Exercise details » Edit everything from the line containing "# Programme 23" down to the end of the records, replacing "Exercices à chercher" with "Exercices à préparer" and keeping everything else the same, and give back only those lines.

Given data »
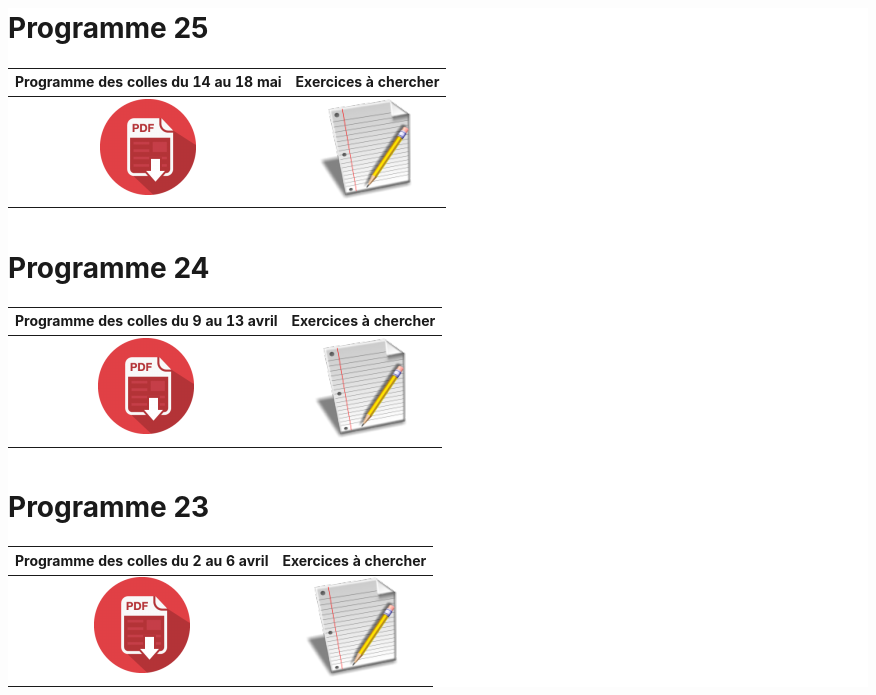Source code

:# Programme 25

Programme des colles du 14 au 18 mai           |  Exercices à chercher
:-------------------------:|:-------------------------:
[![Programme 25](/../../images/pdf-icon.png)](prog_khole_2017_25.pdf) |  [![feuille 25](/../../images/exercices.png)](Liste_exos_sup_25_2017.pdf)

# Programme 24

Programme des colles du 9 au 13 avril           |  Exercices à chercher
:-------------------------:|:-------------------------:
[![Programme 24](/../../images/pdf-icon.png)](prog_khole_2017_24.pdf) |  [![feuille 24](/../../images/exercices.png)](Liste_exos_sup_24_2017.pdf)

# Programme 23

Programme des colles du 2 au 6 avril           |  Exercices à chercher
:-------------------------:|:-------------------------:
[![Programme 23](/../../images/pdf-icon.png)](prog_khole_2017_23.pdf) |  [![feuille 23](/../../images/exercices.png)](Liste_exos_sup_23_2017.pdf)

Output below »
# Programme 23

Programme des colles du 2 au 6 avril           |  Exercices à préparer
:-------------------------:|:-------------------------:
[![Programme 23](/../../images/pdf-icon.png)](prog_khole_2017_23.pdf) |  [![feuille 23](/../../images/exercices.png)](Liste_exos_sup_23_2017.pdf)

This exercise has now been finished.